In other words, almost 77% of new PPS numbers to the end of May were issued to people of “other than Irish nationality.” Persons of Irish nationality, including presumably the bulk of newly born children here, accounted for just over 23% of that total.
That is a pretty extraordinary statistic, no matter what way it is parsed. Even had there been no war in Ukraine, 68% of new PPS numbers would have been issued to person of other than Irish nationality.
That has been the trend for quite some time now, but it is clear that the trend is accelerating, having briefly been interrupted by the restrictions imposed during the Covid lockdowns. 2012 was the last year when the number of new PPS numbers issued to people of Irish nationality was greater than that of non Irish persons. In the ratio of 52:48.
In 2021, there were 174,525 new PPS numbers issued of which almost 60% went to people of other than Irish nationality. The numbers of new issues to Irish people has steadily declined; from 81,331 in 2012 to 70,822 in 2021. What is also noticeable of course is that the overall number of new issues for the first five months of this year is on course to significantly surpass earlier years.
The number of new issues for 2022 is set to surpass 300,000. Indeed, that is likely to be even greater given the forecasts of not only tens of thousands more people from Ukraine, but with 40,000 new work permits already in the pipeline. In tandem with that is an evident increase in the numbers of people coming here from countries other than Ukraine to claim asylum.
To the end of May, 16,280 new work permits were issued. That compares to 16,275 for the whole of 2021. Similarly, the number of people who are listed by the International Protection Office as having sought asylum in Ireland between January 1 this year and March 31 was 2,182. That compares to a total of 2,649 for the 12 months of 2021.
It would seem apparent too that the figures for new work permits, even allowing for family members of the person coming here to work, people coming here to work from other EU countries, and for asylum seekers can hardly account for all of the 64,340 people of “other than Irish nationality” besides Ukrainians who have been issued with a PPS number since the first of January. The statistics must also call into question all the other estimates – which is what they are – including those based on the 2016 Census and other data for the number of people of other than Irish nationality living in the state. This will also impact on the projections of how much that is likely to increase over the short to medium term.
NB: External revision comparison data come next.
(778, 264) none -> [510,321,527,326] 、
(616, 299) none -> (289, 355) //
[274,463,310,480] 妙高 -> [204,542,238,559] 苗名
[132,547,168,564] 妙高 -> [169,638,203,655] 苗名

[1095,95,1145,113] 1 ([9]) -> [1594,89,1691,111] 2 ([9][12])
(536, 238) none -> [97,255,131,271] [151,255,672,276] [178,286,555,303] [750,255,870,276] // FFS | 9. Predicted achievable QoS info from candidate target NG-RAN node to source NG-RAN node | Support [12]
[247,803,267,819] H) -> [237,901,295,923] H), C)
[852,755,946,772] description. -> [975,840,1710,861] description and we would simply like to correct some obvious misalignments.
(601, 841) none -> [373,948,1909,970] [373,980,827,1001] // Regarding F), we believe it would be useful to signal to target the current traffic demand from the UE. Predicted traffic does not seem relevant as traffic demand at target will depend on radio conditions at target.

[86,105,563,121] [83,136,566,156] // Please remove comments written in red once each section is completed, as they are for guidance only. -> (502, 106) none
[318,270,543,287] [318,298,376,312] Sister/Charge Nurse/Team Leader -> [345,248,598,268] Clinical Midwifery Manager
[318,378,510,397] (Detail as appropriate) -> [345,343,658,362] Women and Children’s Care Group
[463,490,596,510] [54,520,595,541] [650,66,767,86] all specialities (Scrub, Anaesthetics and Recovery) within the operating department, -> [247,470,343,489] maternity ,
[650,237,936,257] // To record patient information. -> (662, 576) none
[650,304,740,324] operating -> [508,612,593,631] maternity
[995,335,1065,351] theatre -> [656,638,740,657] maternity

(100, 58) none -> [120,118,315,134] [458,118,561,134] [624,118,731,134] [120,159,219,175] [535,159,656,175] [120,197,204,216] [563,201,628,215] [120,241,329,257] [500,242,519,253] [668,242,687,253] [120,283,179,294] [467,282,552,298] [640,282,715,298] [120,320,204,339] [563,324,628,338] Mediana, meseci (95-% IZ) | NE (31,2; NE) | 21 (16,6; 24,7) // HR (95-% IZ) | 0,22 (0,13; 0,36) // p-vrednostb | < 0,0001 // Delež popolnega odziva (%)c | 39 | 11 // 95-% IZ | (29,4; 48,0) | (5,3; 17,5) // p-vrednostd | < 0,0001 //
The mantra being repeated is, of course, that all those coming here are entitled to be here. That does apply to people with work permits, although as we have pointed out previously there are a whole range of issues regarding the employment practises of some multinational companies, and indeed the motivations of others for recruiting workers from outside of the EU/EEA area.
As we have also shown, the proportion of people claiming asylum here from countries which do not have any internationally recognised crises to justify large amounts of people seeking international protection, is proportionately very high. That is quite evident from the table above.
It is also apparent that many of the people who come to Ireland from such countries, as well as people who come here from other EU states specifically for the purpose of being allocated social welfare, education and housing, are state dependents and likely to remain so.
What is undeniable is that Ireland is in the midst of a demographic change unprecedented since the calamity of An Gorta Mór and the earlier plantations of people from England, Scotland and Wales.
That is not to strike an emotional chord. It happens simply to be the fact. Ignoring this, or pretending that it is an unmitigated good is naïve, to say the least.